TASK OBJECTIVE ▸ For every line in the material, output its text exactly and exclude any image it holds.

AVAILABLE DATA ▸
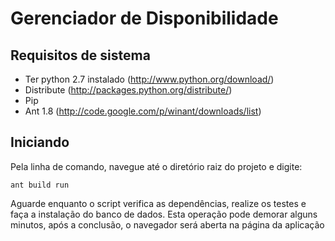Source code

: # Gerenciador de Disponibilidade

## Requisitos de sistema

* Ter python 2.7 instalado (http://www.python.org/download/)
 * Distribute (http://packages.python.org/distribute/)
 * Pip
 * Ant 1.8 (http://code.google.com/p/winant/downloads/list)
 
## Iniciando

Pela linha de comando, navegue até o diretório raiz do projeto e digite:

	ant build run
	
Aguarde enquanto o script verifica as dependências, realize os testes e faça a instalação do banco de dados. Esta operação pode 
demorar alguns minutos, após a conclusão, o navegador será aberta na página da aplicação
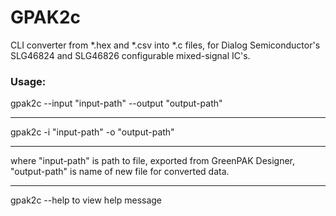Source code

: GPAK2c
=============================

CLI converter from *.hex and *.csv into *.c files, for Dialog Semiconductor's SLG46824 and SLG46826 configurable mixed-signal IC's.

### Usage:
gpak2c --input "input-path" --output "output-path"
___
gpak2c -i "input-path" -o "output-path"
___
where "input-path" is path to file, exported from GreenPAK Designer, "output-path" is name of new file for converted data.
___
gpak2c --help to view help message
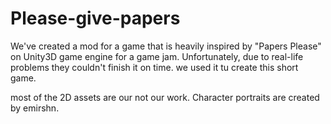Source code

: # Please-give-papers

We've created a mod for a game that is heavily inspired by "Papers Please" on Unity3D game engine for a game jam. Unfortunately, due to real-life problems they couldn't finish it on time.
we used it tu create this short game.

most of the 2D assets are our not our work. Character portraits are created by emirshn.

YOUR SOLUTION ▸
Source code

: # Gerenciador de Disponibilidade

## Requisitos de sistema

* Ter python 2.7 instalado (http://www.python.org/download/)
 * Distribute (http://packages.python.org/distribute/)
 * Pip
 * Ant 1.8 (http://code.google.com/p/winant/downloads/list)
 
## Iniciando

Pela linha de comando, navegue até o diretório raiz do projeto e digite:

	ant build run
	
Aguarde enquanto o script verifica as dependências, realize os testes e faça a instalação do banco de dados. Esta operação pode 
demorar alguns minutos, após a conclusão, o navegador será aberta na página da aplicação
Source code

: GPAK2c
=============================

CLI converter from *.hex and *.csv into *.c files, for Dialog Semiconductor's SLG46824 and SLG46826 configurable mixed-signal IC's.

### Usage:
gpak2c --input "input-path" --output "output-path"
___
gpak2c -i "input-path" -o "output-path"
___
where "input-path" is path to file, exported from GreenPAK Designer, "output-path" is name of new file for converted data.
___
gpak2c --help to view help message
Source code

: # Please-give-papers

We've created a mod for a game that is heavily inspired by "Papers Please" on Unity3D game engine for a game jam. Unfortunately, due to real-life problems they couldn't finish it on time.
we used it tu create this short game.

most of the 2D assets are our not our work. Character portraits are created by emirshn.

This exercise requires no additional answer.